God is not a guy who flies in space ships affected by physical laws or perceptions of reality (see arguments about why God supposedly sees things so differently).
 

godrulz

Well-known member
Hall of Fame
eccl3_6 said:
When is your pursuit of open theism going to stop?

First you say God can't see the future.
Secondly you say that He isn't an astronaught.


Does this mean you are saying God isn't in space now?

God is distinct from creation. He fills the universe in His awareness and influence as the infinite spirit of God. He is not confined to or limited by space (whatever that is).
 

godrulz

Well-known member
Hall of Fame
eccl3_6 said:
But its relative...thats the point. The argument put forward about the cubs winning in 2025 is an argument called the twin paradox. Its very much a part of physics.
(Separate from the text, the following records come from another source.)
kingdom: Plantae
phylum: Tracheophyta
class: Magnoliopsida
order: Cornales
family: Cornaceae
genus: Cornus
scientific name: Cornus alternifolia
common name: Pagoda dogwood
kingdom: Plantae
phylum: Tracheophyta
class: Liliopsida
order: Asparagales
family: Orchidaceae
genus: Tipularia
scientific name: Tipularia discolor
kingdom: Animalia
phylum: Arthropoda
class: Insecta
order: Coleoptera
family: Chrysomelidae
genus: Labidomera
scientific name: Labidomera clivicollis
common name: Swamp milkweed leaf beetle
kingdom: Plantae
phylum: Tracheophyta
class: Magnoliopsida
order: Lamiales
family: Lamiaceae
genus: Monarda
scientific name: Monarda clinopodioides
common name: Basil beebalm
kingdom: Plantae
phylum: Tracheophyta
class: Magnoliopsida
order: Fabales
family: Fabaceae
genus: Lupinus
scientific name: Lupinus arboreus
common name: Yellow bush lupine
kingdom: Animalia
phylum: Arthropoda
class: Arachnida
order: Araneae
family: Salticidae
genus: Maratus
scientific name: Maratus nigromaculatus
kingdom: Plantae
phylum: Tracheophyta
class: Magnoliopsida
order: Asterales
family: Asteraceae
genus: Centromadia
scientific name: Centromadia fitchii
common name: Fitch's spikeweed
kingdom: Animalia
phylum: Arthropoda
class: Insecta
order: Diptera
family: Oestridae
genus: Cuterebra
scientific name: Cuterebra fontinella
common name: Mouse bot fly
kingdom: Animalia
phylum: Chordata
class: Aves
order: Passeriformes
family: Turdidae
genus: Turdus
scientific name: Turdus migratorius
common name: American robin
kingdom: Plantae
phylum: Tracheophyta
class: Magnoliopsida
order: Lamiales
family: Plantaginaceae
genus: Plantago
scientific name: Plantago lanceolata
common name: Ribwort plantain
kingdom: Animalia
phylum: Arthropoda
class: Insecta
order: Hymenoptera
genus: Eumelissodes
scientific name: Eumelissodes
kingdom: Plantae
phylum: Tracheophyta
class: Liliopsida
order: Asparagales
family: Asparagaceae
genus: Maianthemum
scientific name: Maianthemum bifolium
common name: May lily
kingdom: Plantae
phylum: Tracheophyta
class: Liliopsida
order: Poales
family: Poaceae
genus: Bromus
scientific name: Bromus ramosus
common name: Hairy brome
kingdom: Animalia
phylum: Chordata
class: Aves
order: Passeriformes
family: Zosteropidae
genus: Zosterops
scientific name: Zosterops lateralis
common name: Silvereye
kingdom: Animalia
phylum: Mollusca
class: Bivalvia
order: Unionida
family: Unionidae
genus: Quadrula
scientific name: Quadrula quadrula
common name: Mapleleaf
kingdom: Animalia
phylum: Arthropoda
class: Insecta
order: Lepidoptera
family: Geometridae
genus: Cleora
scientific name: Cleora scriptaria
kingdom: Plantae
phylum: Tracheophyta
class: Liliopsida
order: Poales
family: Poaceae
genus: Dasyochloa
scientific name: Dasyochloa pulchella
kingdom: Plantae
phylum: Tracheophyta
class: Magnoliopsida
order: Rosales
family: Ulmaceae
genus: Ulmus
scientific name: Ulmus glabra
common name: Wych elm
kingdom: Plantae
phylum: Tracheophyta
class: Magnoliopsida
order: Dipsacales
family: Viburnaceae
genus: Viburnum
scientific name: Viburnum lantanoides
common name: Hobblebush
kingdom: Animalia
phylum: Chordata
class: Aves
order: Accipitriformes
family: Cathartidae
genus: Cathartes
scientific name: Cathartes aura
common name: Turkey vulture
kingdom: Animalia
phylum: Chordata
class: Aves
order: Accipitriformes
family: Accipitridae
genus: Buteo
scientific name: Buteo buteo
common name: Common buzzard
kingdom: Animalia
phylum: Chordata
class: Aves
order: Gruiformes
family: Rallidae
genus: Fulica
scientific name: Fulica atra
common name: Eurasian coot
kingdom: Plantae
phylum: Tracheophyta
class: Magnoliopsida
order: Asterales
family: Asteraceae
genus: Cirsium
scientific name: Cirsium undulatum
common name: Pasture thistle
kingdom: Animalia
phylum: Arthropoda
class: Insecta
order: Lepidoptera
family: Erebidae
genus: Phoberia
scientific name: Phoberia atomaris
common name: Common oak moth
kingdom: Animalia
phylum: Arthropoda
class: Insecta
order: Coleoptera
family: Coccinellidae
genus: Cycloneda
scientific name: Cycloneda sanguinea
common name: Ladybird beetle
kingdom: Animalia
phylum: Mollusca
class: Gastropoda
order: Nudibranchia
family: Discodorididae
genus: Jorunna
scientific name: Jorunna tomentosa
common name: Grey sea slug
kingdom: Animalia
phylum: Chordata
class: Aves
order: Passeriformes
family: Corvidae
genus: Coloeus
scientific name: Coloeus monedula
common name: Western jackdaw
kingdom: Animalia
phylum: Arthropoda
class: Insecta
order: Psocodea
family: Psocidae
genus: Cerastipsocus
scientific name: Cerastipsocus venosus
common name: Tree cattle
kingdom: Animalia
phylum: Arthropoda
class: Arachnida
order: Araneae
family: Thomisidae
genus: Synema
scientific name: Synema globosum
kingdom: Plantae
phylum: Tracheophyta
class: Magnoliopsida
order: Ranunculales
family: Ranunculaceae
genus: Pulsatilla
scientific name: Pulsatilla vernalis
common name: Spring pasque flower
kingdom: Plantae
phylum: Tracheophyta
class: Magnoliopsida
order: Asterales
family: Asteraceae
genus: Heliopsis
You're going to have to go passed the science you learned at high school to understand this.

If you believe in SatNav for your car or GPS then that uses time dilation technology. Just because it is beyond you doesn't mean its not so.

Whatever time dilatation is, it does not make future non-existent events real/actual trillions of years before they happen. It also does not make 400 B.C. concurrent or subsequent to 2000 A.D. for some observers. Time is unidirectional moving from the potential future into the fixed past through the present. Fanciful GPS theories do not negate the obvious.